DATA FOR THE TASK:
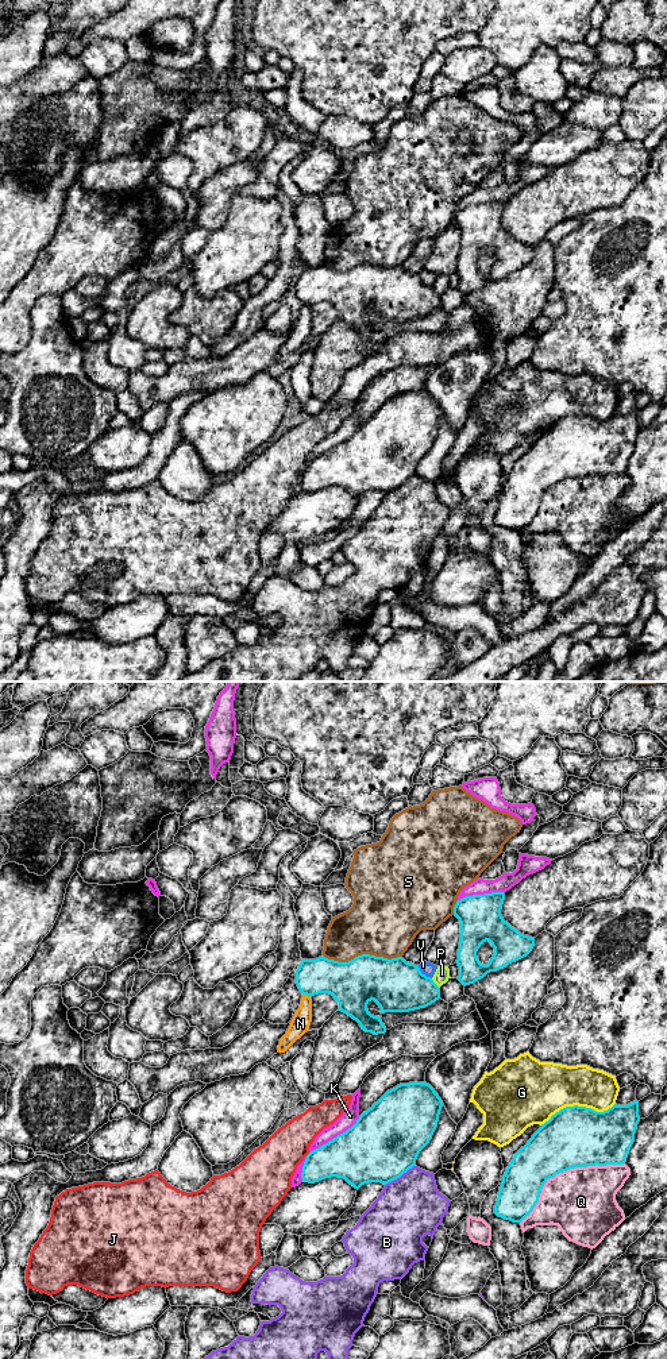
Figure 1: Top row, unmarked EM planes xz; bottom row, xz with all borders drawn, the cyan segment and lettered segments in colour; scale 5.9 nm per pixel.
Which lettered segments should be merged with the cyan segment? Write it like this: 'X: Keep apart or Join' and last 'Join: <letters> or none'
B: Keep apart
G: Keep apart
J: Keep apart
K: Keep apart
N: Keep apart
P: Keep apart
Q: Keep apart
S: Keep apart
V: Keep apart
Join: none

DIRECTIONS FOR THIS TASK:
The whole listing, pictures excluded, should be output exactly.

SOLUTION FOR THIS TASK:
Figure 1: Top row, unmarked EM planes xz; bottom row, xz with all borders drawn, the cyan segment and lettered segments in colour; scale 5.9 nm per pixel.
Which lettered segments should be merged with the cyan segment? Write it like this: 'X: Keep apart or Join' and last 'Join: <letters> or none'
B: Keep apart
G: Keep apart
J: Keep apart
K: Keep apart
N: Keep apart
P: Keep apart
Q: Keep apart
S: Keep apart
V: Keep apart
Join: none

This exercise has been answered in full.